Actions à mener:
1. Renvoyez tel quel le passage du texte sur le papier glissé sous l'essuie-glace, depuis "Sur le pare-brise, sous" jusqu'à "glissé sous l’essuie-glace." inclus.
2. Poursuivez, s'il vous plaît, le texte sur le papier glissé sous l'essuie-glace là où il s'arrête.

Sur le pare-brise, sous l’essuie-glace. N°483.
Écrit par D.D sur 22 juin 2011
D’ordinaire ce que l’on découvre sur notre pare-brise de voiture à la descente du TER au retour du travail, ce sont des flyers avertissant d’un vide-grenier, ou d’une promo de meubles ou matelas à tel endroit.
Leur présentation est presque toujours la même, c’est écrit à l’ordinateur sur des papiers la plupart du temps de couleur. Chacune des deux ou trois cents voitures stationnées aux abords de la gare est alors décorée de cette façon, par un message glissé sous l’essuie-glace.
Lundi soir, dans sa forme le papier glissé ressemblait aux autres avec cette exception cependant, il était écrit à la main. Une photocopie banalement ordinaire sur papier vert. Comme ces messages punaisés près de la porte d’entrée des grandes surfaces, boulangeries ou café-restaurants: « vends lave-vaisselle, état neuf, à prendre de suite, raison déménagement » ou « vends petits chiots, 3 semaines, race mi-espagnols mi-batards d’anglais ». Ou « grille-pain, qualité cadeau de Noël pas déballé ».
Ce lundi, le contenu de cette feuille était tout autre et m’a rappelé immédiatement toute cette histoire des prêts subprimes aux Etats-Unis. Son écriture à la main sans détour donne très clairement je crois, cette impression d’alerte à la noyade: pas de temps à perdre, tout est une question d’urgence, vite trouvons quelqu’un pour racheter la maison qu’on est en train de se faire construire! Lisez-vous même: « A VENDRE. MAISON NEUVE LIVRABLE DANS 4 OU 5 MOIS. POSSIBILITE DE PAYER COMME 1 LOYER. DEMANDER SANDRA 06.37.etc »

Extrait des données:
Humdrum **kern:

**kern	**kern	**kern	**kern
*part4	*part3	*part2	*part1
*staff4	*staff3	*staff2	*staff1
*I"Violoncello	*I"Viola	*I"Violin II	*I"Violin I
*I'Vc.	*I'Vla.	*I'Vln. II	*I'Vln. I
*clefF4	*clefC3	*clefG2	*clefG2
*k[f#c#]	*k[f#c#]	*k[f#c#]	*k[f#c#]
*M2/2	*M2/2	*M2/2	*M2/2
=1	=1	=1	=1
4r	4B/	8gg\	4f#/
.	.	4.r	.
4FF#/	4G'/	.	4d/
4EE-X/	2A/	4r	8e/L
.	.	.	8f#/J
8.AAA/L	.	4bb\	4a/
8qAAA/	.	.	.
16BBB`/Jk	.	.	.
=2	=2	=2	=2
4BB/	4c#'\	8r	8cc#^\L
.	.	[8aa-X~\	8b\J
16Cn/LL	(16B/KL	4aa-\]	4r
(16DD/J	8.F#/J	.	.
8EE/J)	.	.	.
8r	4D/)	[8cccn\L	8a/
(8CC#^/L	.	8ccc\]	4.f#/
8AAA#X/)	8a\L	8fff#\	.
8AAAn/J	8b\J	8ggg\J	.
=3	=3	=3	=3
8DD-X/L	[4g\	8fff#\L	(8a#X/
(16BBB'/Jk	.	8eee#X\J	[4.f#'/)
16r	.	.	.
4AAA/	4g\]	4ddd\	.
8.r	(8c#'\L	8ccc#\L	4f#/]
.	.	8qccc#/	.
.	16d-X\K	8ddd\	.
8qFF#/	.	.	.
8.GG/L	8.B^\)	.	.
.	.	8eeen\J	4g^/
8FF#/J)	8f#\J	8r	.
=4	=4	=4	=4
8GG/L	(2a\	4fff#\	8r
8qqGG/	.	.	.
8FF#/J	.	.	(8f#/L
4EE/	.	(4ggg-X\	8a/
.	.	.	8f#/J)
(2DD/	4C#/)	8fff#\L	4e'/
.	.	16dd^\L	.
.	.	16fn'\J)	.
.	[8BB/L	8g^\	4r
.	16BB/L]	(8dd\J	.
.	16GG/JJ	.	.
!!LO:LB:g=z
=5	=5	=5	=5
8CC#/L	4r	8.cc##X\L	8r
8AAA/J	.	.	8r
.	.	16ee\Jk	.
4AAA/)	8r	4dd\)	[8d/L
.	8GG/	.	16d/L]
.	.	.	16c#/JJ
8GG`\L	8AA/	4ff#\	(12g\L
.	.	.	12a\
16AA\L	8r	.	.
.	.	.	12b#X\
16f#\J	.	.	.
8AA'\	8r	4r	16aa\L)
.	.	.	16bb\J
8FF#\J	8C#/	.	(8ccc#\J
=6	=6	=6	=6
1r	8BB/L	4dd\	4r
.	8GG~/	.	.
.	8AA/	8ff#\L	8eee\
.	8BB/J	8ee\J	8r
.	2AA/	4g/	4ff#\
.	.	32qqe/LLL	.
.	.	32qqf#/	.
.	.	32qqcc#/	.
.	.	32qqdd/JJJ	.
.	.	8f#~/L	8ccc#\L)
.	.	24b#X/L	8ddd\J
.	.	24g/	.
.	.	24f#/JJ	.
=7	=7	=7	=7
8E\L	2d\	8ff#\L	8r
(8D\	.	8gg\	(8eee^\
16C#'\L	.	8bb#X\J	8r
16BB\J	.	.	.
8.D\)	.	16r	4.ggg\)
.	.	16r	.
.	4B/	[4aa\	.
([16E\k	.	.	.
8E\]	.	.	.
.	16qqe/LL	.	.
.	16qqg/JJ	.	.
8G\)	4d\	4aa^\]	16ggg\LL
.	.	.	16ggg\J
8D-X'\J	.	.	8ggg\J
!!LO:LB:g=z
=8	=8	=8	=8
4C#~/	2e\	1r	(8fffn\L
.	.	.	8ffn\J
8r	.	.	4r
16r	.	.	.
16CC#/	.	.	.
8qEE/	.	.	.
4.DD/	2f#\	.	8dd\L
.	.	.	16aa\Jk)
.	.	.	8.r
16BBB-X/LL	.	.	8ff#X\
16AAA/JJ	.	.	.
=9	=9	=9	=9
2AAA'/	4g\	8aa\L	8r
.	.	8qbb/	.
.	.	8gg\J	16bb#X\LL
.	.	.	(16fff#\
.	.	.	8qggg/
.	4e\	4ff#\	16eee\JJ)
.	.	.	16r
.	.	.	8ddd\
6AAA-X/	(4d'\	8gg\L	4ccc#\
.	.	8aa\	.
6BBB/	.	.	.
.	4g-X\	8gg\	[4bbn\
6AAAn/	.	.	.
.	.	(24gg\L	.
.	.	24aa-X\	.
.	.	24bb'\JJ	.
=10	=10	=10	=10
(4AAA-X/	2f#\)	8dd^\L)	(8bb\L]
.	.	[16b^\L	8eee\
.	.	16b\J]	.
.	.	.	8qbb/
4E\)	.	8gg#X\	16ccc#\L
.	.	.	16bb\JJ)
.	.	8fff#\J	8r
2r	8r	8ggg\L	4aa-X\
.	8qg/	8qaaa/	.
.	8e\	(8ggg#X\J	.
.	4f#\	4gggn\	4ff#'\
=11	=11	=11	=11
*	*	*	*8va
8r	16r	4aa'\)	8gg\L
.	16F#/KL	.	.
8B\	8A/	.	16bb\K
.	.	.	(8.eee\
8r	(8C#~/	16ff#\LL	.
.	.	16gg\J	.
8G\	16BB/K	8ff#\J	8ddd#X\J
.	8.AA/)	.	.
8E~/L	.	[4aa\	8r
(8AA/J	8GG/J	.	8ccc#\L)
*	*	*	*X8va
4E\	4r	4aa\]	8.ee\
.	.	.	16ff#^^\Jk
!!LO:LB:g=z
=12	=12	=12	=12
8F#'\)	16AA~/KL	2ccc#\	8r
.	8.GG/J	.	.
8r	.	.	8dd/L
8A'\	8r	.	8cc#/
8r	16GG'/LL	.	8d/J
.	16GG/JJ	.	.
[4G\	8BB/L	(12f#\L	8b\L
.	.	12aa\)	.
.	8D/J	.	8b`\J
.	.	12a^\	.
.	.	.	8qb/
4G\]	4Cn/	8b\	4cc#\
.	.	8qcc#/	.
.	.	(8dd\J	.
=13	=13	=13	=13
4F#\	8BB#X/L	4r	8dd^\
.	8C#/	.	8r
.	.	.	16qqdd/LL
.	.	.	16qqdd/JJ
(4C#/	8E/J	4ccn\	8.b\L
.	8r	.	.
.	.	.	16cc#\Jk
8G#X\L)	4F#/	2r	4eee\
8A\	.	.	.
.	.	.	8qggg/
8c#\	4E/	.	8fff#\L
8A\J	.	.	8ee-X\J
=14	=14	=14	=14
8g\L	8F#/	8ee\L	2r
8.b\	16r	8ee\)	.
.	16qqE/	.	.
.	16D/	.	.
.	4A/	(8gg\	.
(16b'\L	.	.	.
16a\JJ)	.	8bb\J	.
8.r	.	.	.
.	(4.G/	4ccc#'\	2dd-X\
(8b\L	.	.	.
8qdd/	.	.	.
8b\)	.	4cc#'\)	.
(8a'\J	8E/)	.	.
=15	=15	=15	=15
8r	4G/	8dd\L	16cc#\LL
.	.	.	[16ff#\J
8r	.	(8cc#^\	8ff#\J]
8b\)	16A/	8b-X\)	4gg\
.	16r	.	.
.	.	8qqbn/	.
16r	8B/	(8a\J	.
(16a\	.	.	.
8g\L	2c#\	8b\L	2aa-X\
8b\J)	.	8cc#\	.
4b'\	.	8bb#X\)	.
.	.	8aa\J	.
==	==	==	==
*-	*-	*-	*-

Liste des réponses:
1.
Sur le pare-brise, sous l’essuie-glace. N°483.
Écrit par D.D sur 22 juin 2011
D’ordinaire ce que l’on découvre sur notre pare-brise de voiture à la descente du TER au retour du travail, ce sont des flyers avertissant d’un vide-grenier, ou d’une promo de meubles ou matelas à tel endroit.
Leur présentation est presque toujours la même, c’est écrit à l’ordinateur sur des papiers la plupart du temps de couleur. Chacune des deux ou trois cents voitures stationnées aux abords de la gare est alors décorée de cette façon, par un message glissé sous l’essuie-glace.

2.
Je ne suis peut être pas bien au fait de l’actualité quant aux modes de revente de biens immobiliers mais c’est bien la première fois que je découvre pareil avis de vente pour maison en cours de construction en un, j’imagine, « néovillage urbain rénové ». Aïe! bonjour les créanciers! Pour l’instant, du moins à ce que j’en sais, une maison qu’elle soit de brique, de bois ou de béton, tout en angles ou pas, et bien qu’à crédit elle était encore restée autre chose qu’un lave-vaisselle aussi performant soit-il, autre chose qu’une portée de chiens ou chats présentée en photo dans son panier en osier, qu’une bagnole des années disco qu’on souhaite se débarrasser.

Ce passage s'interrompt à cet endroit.